Suppose $E$ is a $q$-dimensional real vector bundle on a smooth manifold $M$ and $\Gamma(E)$ is the set of smooth sections of $E$ on $M$. A connection on the vector bundle $E$ is a map $$ D:\Gamma(E) \to\Gamma(T^*(M)\otimes E)\tag{1} $$ which satisfies the following conditions:
- For any $s_1,s_2\in\Gamma(E)$, $D(s_1+s_2)=Ds_1+Ds_2$.

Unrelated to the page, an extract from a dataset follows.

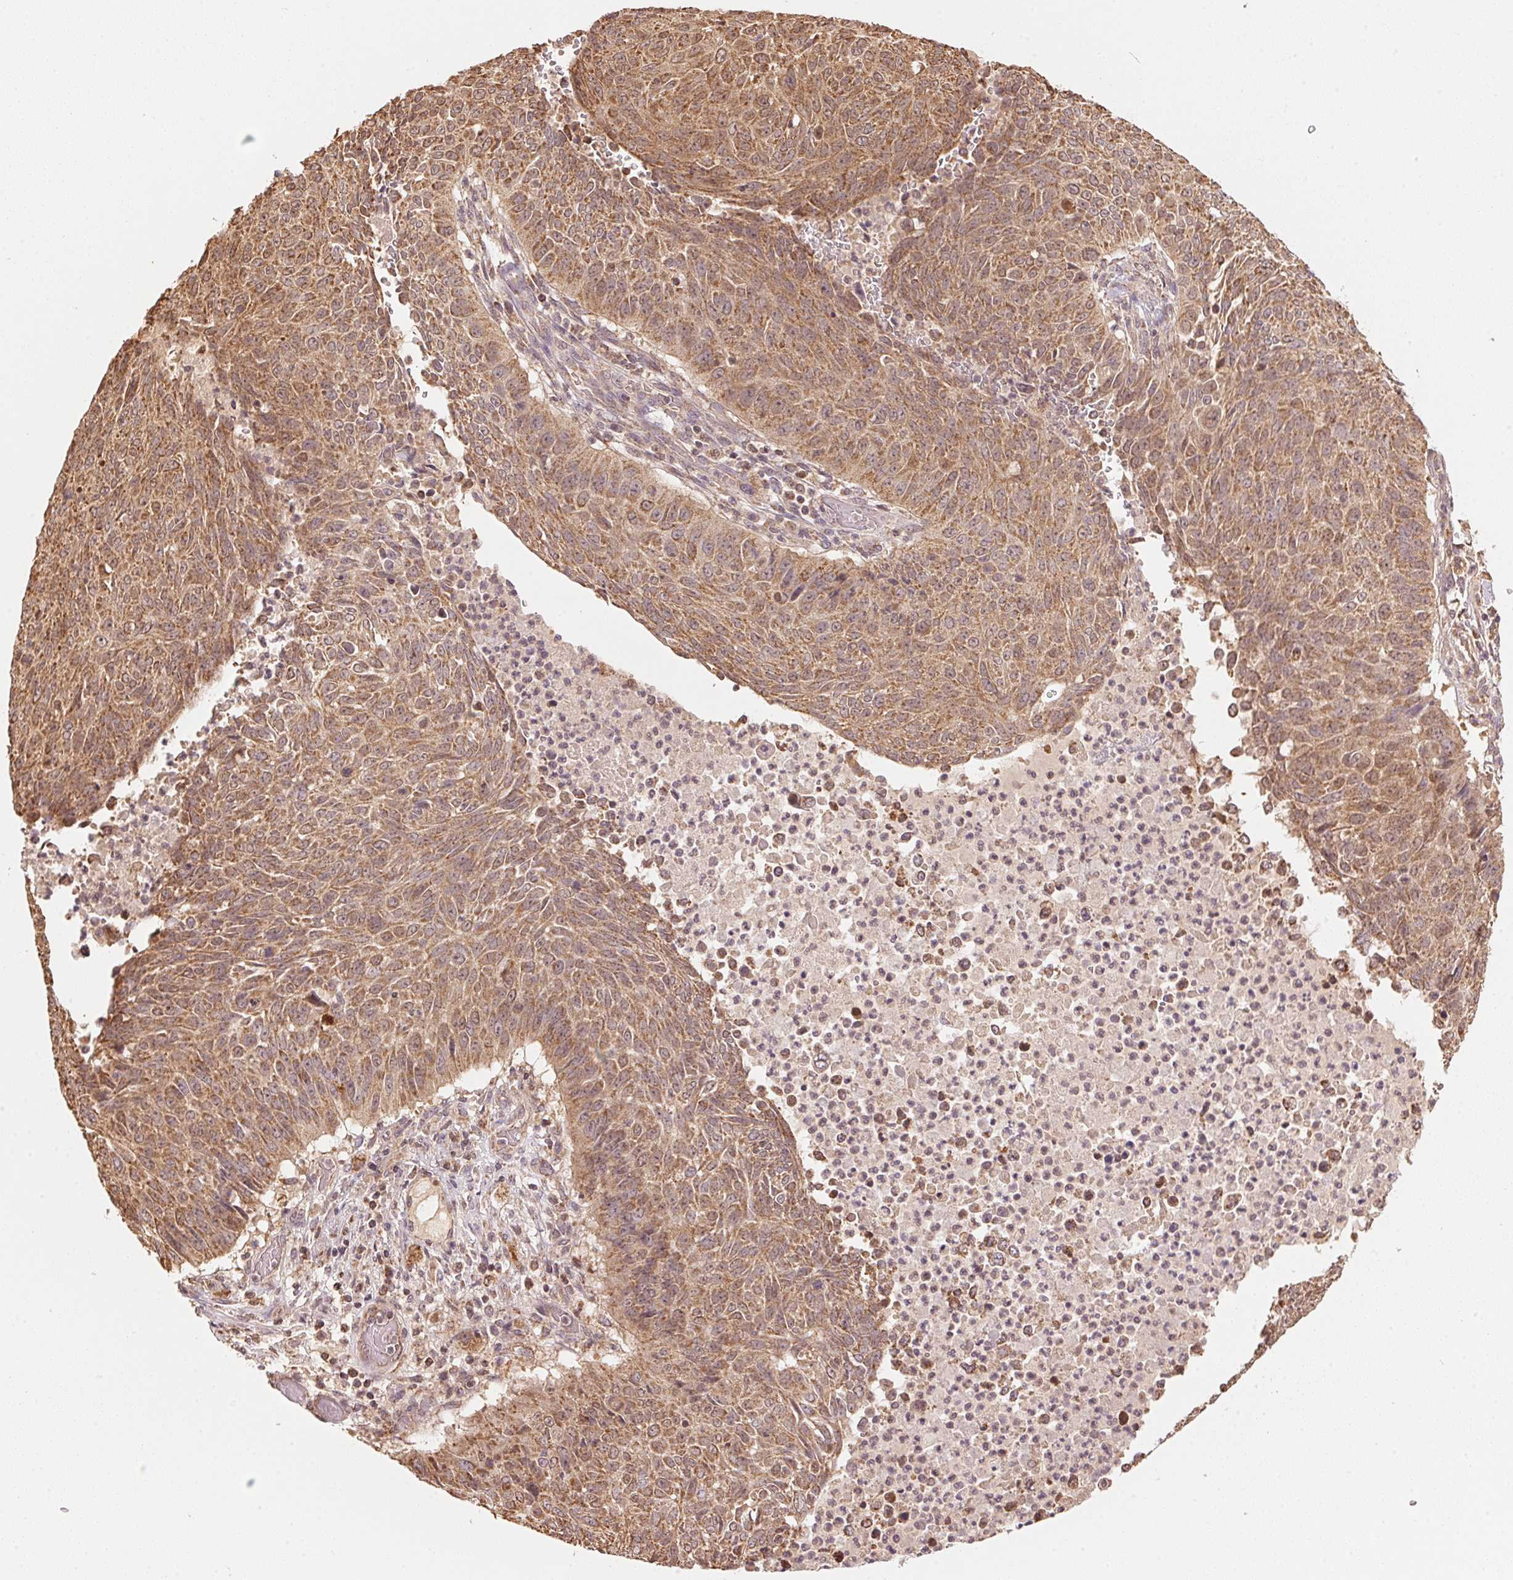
{"staining": {"intensity": "moderate", "quantity": ">75%", "location": "cytoplasmic/membranous"}, "tissue": "lung cancer", "cell_type": "Tumor cells", "image_type": "cancer", "snomed": [{"axis": "morphology", "description": "Normal tissue, NOS"}, {"axis": "morphology", "description": "Squamous cell carcinoma, NOS"}, {"axis": "topography", "description": "Bronchus"}, {"axis": "topography", "description": "Lung"}], "caption": "Immunohistochemistry image of neoplastic tissue: human lung cancer stained using immunohistochemistry exhibits medium levels of moderate protein expression localized specifically in the cytoplasmic/membranous of tumor cells, appearing as a cytoplasmic/membranous brown color.", "gene": "ARHGAP6", "patient": {"sex": "male", "age": 64}}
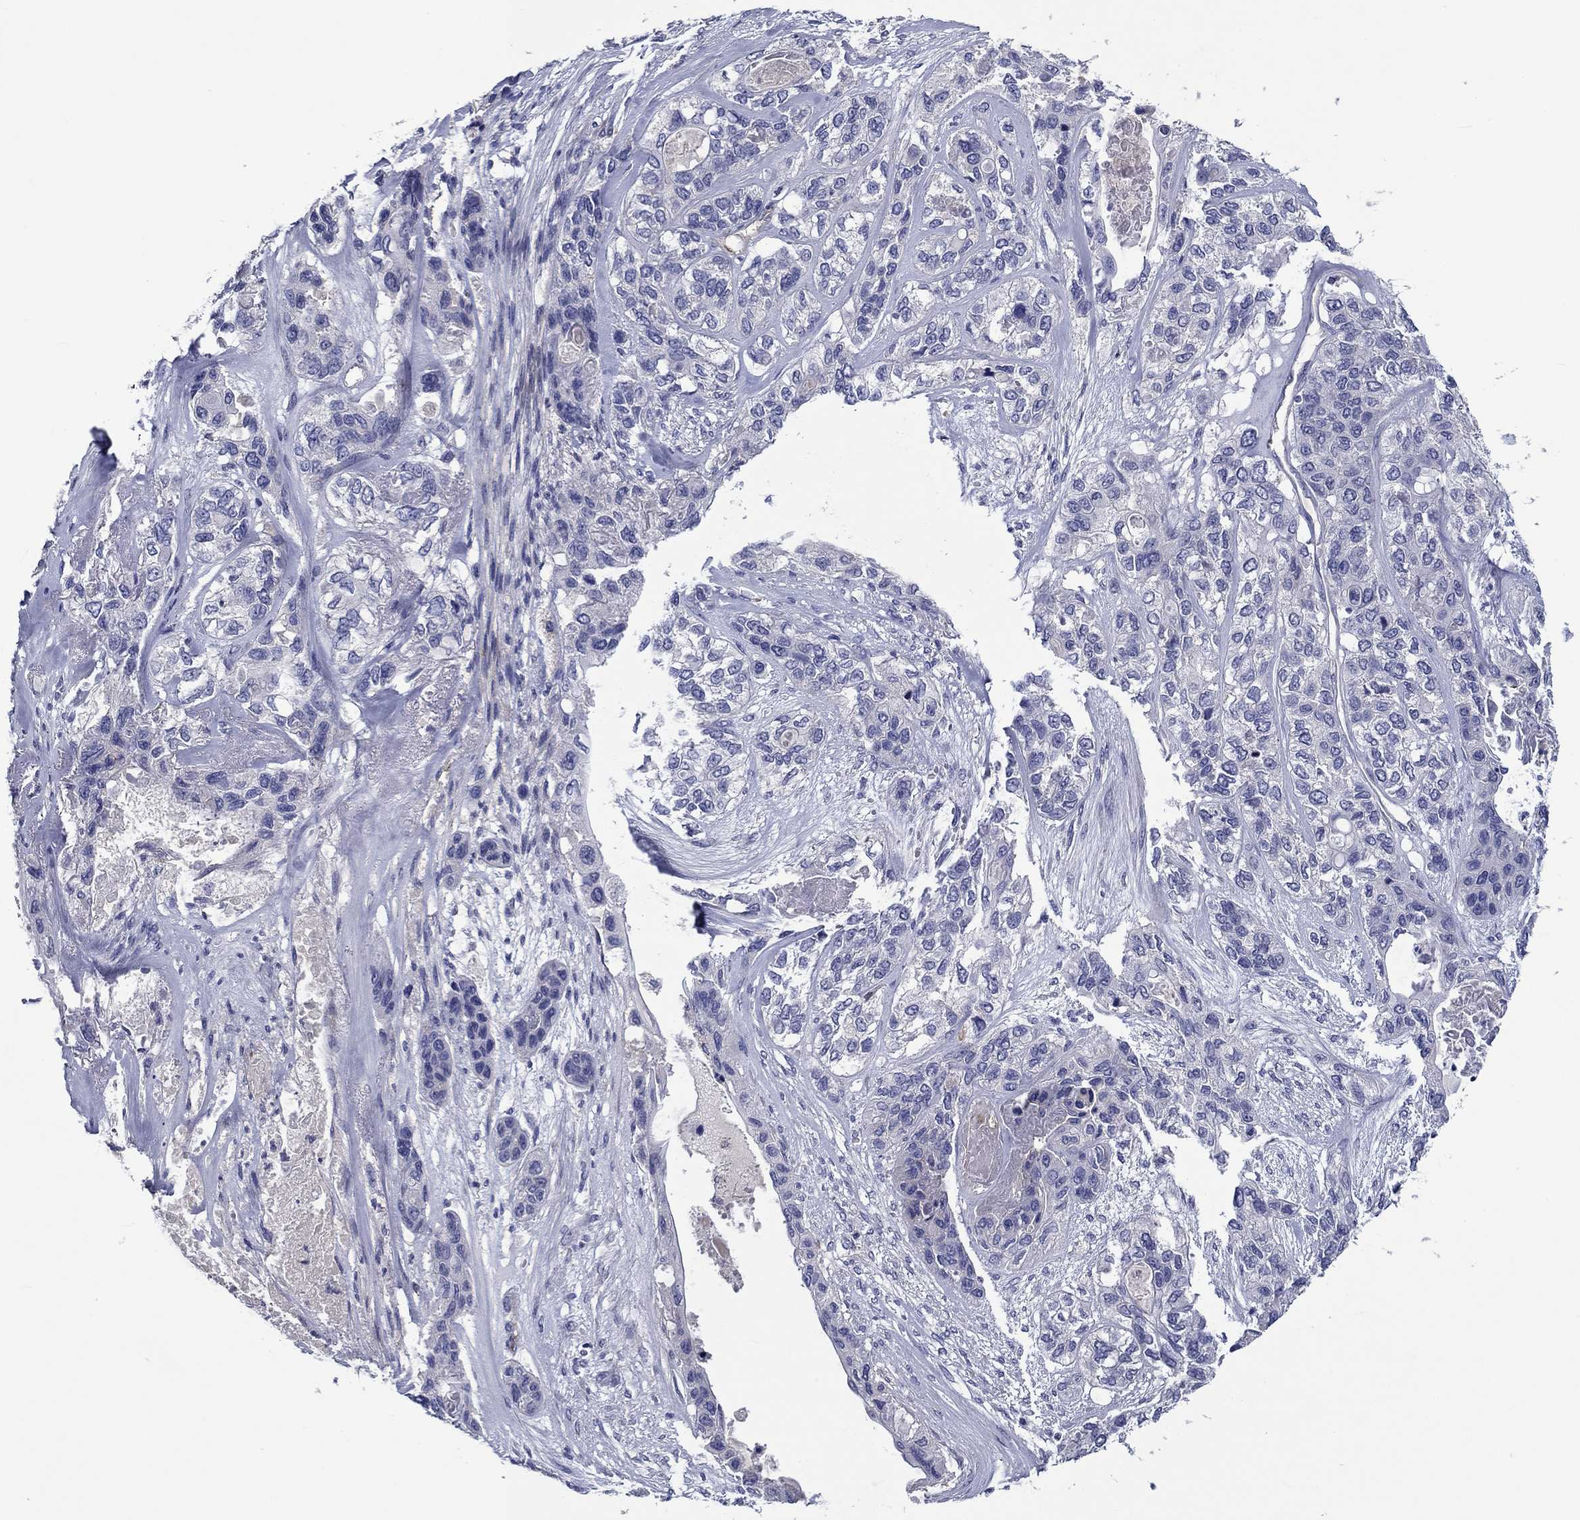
{"staining": {"intensity": "negative", "quantity": "none", "location": "none"}, "tissue": "lung cancer", "cell_type": "Tumor cells", "image_type": "cancer", "snomed": [{"axis": "morphology", "description": "Squamous cell carcinoma, NOS"}, {"axis": "topography", "description": "Lung"}], "caption": "The histopathology image exhibits no staining of tumor cells in lung cancer.", "gene": "CNDP1", "patient": {"sex": "female", "age": 70}}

- For $s\in\Gamma(E)$ and any $\alpha\in C^\infty(M)$, $$ D(\alpha s) = d\alpha\otimes s + \alpha Ds\;. $$
Suppose $X$ is a smooth tangent vector field on $M$ and $s\in\Gamma(E)$. Let $$ D_Xs:=\langle X, Ds\rangle\;\tag{2} $$ where $\langle\;,\rangle$ represents the pairing between $T(M)$ and $T^*(M)$. Then $D_Xs$ is a section of $E$, which is called the covariant derivative of the section $s$ along $X$. This definition is given in Chern's Lectures on Differential Geometry.
By (1), $Ds$ is an element in $\Gamma(T^*(M)\otimes E)$, not $\Gamma(T^*(M))$. On the other hand, $X\in\Gamma(T(M))$. How should I understand the pairing in (2)?
In John Lee's Riemannian Manifolds, a connection in $E$ is a map $$ \nabla : T(M)\times \Gamma(E)\to \Gamma(E)\tag{3} $$ written $(X,Y)\mapsto \nabla_XY$, satisfying
- $C^\infty(M)$-linear in the first component;
- $\mathbb{R}$-linear in the second component;
- the product rule $$ \nabla_X(fY) = f\nabla_XY+(Xf)Y\;. $$
Essentially $\nabla_XY=D_XY$ in Chern's notation; we can show that (2) satisfies all the defining properties for (3).
Are there some reasons we would like to go to the more abstract definition in (1) instead of (3)?
The pairing $TM \times (T^* M \otimes E) \to E$ is really just the canonical pairing $\operatorname{tr}: TM \times T^* M \to \Bbb R$ with the tensorial factor $E$ coming along (inertly) for the ride: More precisely, by definition $$\langle \,\cdot\, , \,\cdot\, \rangle$$ is the composition $$TM \times (T^* M \otimes E) \stackrel{\otimes}{\longrightarrow} TM \otimes T^* M \otimes E \stackrel{\operatorname{tr} \otimes \operatorname{id}_E}{\longrightarrow} E .$$ On decomposable elements, $$\langle X, \alpha \otimes \xi \rangle = \alpha(X) \xi .$$
As for comparing the definitions, only a little unwinding is required to show that the two are coincident; I cannot improve on Ted Shifrin's comment about Chern's form approach to geometry.